WHAT THE TASK ASKS
Every entry below has to appear again in your reply, word for word, but no picture may.

(SOURCE MATERIAL Opens)

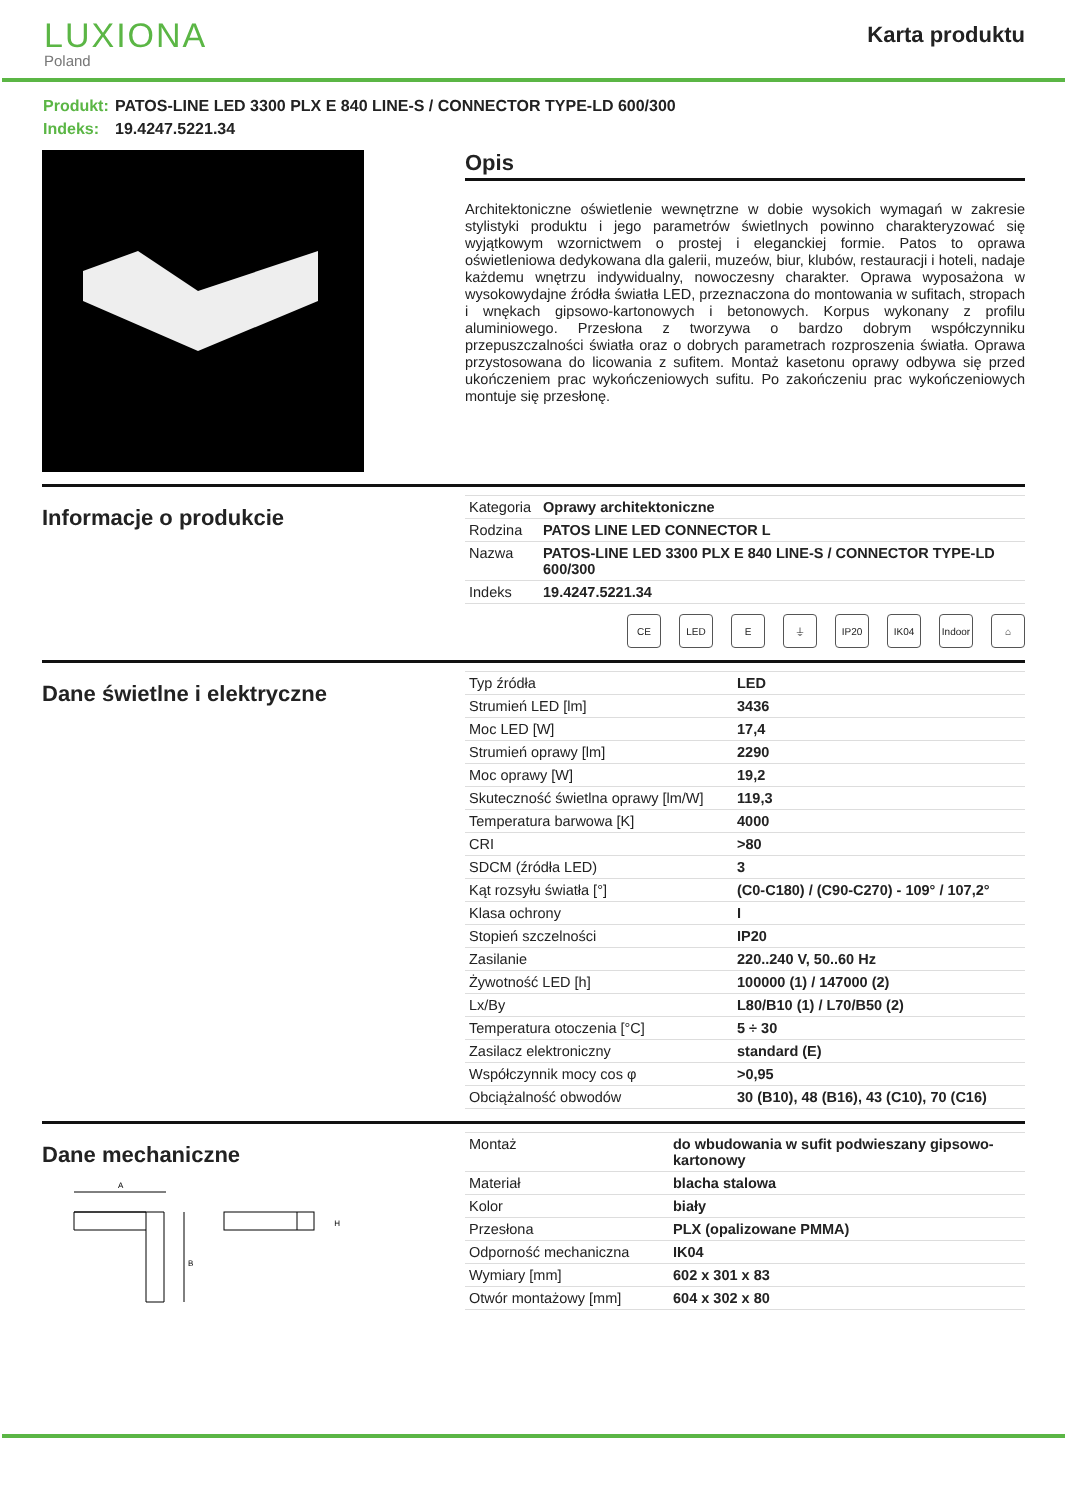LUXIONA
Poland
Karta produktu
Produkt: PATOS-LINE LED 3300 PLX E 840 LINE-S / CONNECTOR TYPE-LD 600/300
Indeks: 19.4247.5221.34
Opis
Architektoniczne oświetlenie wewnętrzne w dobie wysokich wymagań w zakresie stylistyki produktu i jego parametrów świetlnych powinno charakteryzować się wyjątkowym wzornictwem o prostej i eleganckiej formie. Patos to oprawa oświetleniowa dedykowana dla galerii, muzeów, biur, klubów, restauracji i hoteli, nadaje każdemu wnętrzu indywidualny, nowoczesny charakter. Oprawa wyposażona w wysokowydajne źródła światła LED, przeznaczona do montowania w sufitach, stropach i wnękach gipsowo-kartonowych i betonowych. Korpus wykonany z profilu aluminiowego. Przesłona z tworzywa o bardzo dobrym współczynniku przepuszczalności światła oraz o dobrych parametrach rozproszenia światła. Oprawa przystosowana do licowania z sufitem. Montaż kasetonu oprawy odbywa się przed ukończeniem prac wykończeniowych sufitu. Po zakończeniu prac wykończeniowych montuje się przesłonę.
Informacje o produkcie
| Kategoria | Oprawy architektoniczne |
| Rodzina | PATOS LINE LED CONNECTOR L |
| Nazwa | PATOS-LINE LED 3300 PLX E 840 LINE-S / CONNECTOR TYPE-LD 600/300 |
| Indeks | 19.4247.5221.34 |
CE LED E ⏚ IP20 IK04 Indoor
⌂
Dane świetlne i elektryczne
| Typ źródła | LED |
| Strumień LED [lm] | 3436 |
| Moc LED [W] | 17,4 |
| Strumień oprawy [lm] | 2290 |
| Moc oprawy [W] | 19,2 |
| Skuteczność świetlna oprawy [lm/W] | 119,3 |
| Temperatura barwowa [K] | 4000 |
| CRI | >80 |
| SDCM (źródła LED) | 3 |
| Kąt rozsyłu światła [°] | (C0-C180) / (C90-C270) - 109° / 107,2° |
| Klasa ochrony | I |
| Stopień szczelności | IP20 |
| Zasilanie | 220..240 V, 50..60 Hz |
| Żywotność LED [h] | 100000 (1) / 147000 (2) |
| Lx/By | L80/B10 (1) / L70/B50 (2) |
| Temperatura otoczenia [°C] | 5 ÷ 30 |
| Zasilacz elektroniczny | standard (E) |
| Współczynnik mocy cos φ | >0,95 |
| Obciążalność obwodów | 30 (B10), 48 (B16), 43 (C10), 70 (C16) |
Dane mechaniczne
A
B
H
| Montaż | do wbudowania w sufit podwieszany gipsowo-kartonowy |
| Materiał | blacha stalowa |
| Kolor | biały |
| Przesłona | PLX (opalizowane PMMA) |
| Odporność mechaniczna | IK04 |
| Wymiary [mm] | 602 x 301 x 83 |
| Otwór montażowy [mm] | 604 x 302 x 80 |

(SOURCE MATERIAL Closes)

WRITTEN SOLUTION
LUXIONA
Poland
Karta produktu
Produkt: PATOS-LINE LED 3300 PLX E 840 LINE-S / CONNECTOR TYPE-LD 600/300
Indeks: 19.4247.5221.34
Opis
Architektoniczne oświetlenie wewnętrzne w dobie wysokich wymagań w zakresie stylistyki produktu i jego parametrów świetlnych powinno charakteryzować się wyjątkowym wzornictwem o prostej i eleganckiej formie. Patos to oprawa oświetleniowa dedykowana dla galerii, muzeów, biur, klubów, restauracji i hoteli, nadaje każdemu wnętrzu indywidualny, nowoczesny charakter. Oprawa wyposażona w wysokowydajne źródła światła LED, przeznaczona do montowania w sufitach, stropach i wnękach gipsowo-kartonowych i betonowych. Korpus wykonany z profilu aluminiowego. Przesłona z tworzywa o bardzo dobrym współczynniku przepuszczalności światła oraz o dobrych parametrach rozproszenia światła. Oprawa przystosowana do licowania z sufitem. Montaż kasetonu oprawy odbywa się przed ukończeniem prac wykończeniowych sufitu. Po zakończeniu prac wykończeniowych montuje się przesłonę.
Informacje o produkcie
| Kategoria | Oprawy architektoniczne |
| Rodzina | PATOS LINE LED CONNECTOR L |
| Nazwa | PATOS-LINE LED 3300 PLX E 840 LINE-S / CONNECTOR TYPE-LD 600/300 |
| Indeks | 19.4247.5221.34 |
CE LED E ⏚ IP20 IK04 Indoor
⌂
Dane świetlne i elektryczne
| Typ źródła | LED |
| Strumień LED [lm] | 3436 |
| Moc LED [W] | 17,4 |
| Strumień oprawy [lm] | 2290 |
| Moc oprawy [W] | 19,2 |
| Skuteczność świetlna oprawy [lm/W] | 119,3 |
| Temperatura barwowa [K] | 4000 |
| CRI | >80 |
| SDCM (źródła LED) | 3 |
| Kąt rozsyłu światła [°] | (C0-C180) / (C90-C270) - 109° / 107,2° |
| Klasa ochrony | I |
| Stopień szczelności | IP20 |
| Zasilanie | 220..240 V, 50..60 Hz |
| Żywotność LED [h] | 100000 (1) / 147000 (2) |
| Lx/By | L80/B10 (1) / L70/B50 (2) |
| Temperatura otoczenia [°C] | 5 ÷ 30 |
| Zasilacz elektroniczny | standard (E) |
| Współczynnik mocy cos φ | >0,95 |
| Obciążalność obwodów | 30 (B10), 48 (B16), 43 (C10), 70 (C16) |
Dane mechaniczne
A
B
H
| Montaż | do wbudowania w sufit podwieszany gipsowo-kartonowy |
| Materiał | blacha stalowa |
| Kolor | biały |
| Przesłona | PLX (opalizowane PMMA) |
| Odporność mechaniczna | IK04 |
| Wymiary [mm] | 602 x 301 x 83 |
| Otwór montażowy [mm] | 604 x 302 x 80 |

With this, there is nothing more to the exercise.